Sentry duty is a tough assignment. Most of the time there’s nothing to see, and when a threat does pop up, it can be hard to spot. In some military studies, humans are shown to detect only 47 percent of visible dangers.
A project run by the Defense Advanced Research Projects Agency (DARPA) suggests that combining the abilities of human sentries with those of machine-vision systems could be a better way to identify danger. It also uses electroencephalography to identify spikes in brain activity that can correspond to subconscious recognition of an object.
An experimental system developed by DARPA sandwiches a human observer between layers of computer vision and has been shown to outperform either machines or humans used in isolation.
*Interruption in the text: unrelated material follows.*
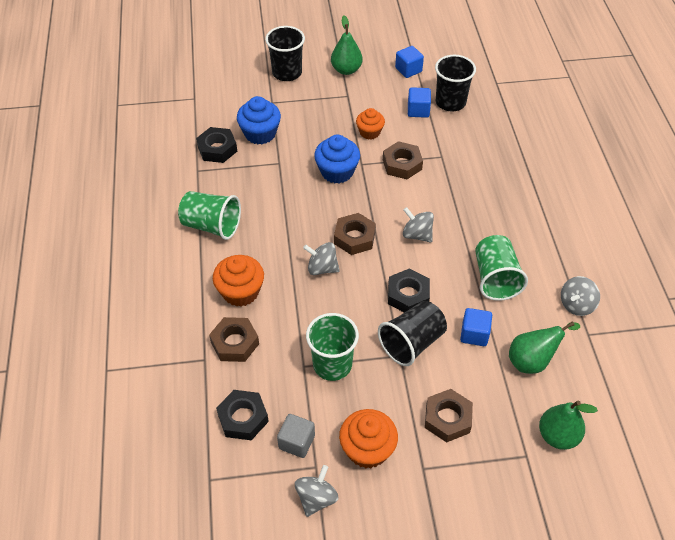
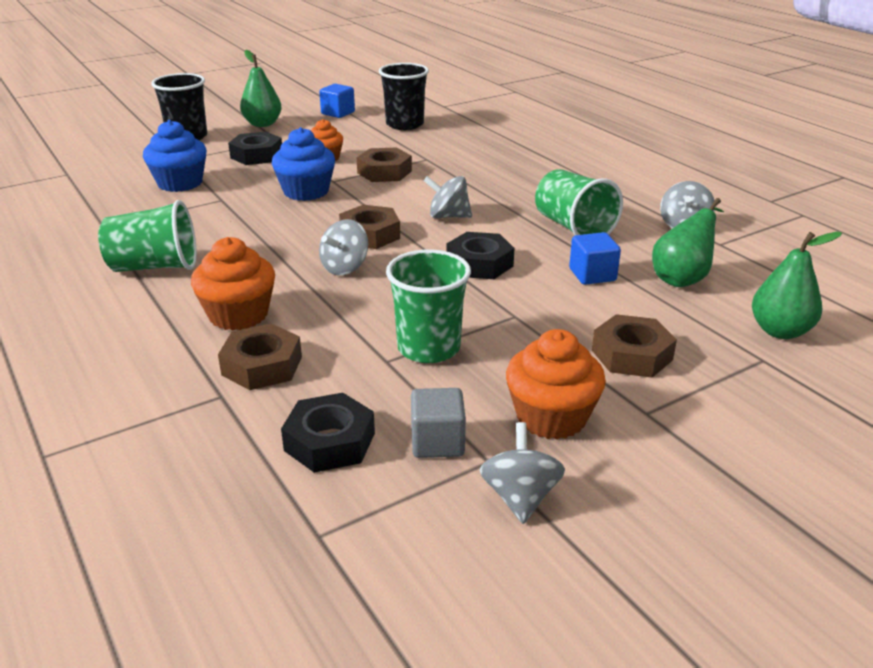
camera: 25 degrees left, 20 degrees down
black nut [196,127,237,163] -> black nut moved to [228,132,282,165]
grey spinning top [303,242,340,275] -> grey spinning top turned 45 degrees counterclockwise [319,219,368,275]
black cup [378,301,447,366] -> none
blue cube [408,87,431,118] -> none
The so-called Cognitive Technology Threat Warning System consists of a wide-angle camera and radar, which collects imagery for humans to review on a screen, and a wearable electroencephalogram device that measures the reviewer’s brain activity. This allows the system to detect unconscious recognition of changes in a scene—called a P300 event.
In experiments, a participant was asked to review test footage shot at military test sites in the desert and rain forest. The system caught 91 percent of incidents (such as humans on foot or approaching vehicles) in the simulation. It also widened the field of view that could effectively be monitored. False alarms were raised only 0.2 percent of the time, down from 35 percent when a computer vision system was used on its own. When combined with radar, which detects things invisible to the naked eye, the accuracy of the system was close to 100 percent, DARPA says.
“The DARPA project is different from other ‘human-in-the-loop’ projects because it takes advantage of the human visual system without having the humans do any ‘work,’ ” says computer scientist Devi Parikh of the Toyota Technological Institute at Chicago. Parikh researches vision systems that combine human and machine expertise.
While electroencephalogram-measuring caps are commercially available for a few hundred dollars, Parikh warns that the technology is still in its infancy. Furthermore, she notes, the P300 signals may vary enough to require training or personalized processing, which could make it harder to scale up such a system for widespread use.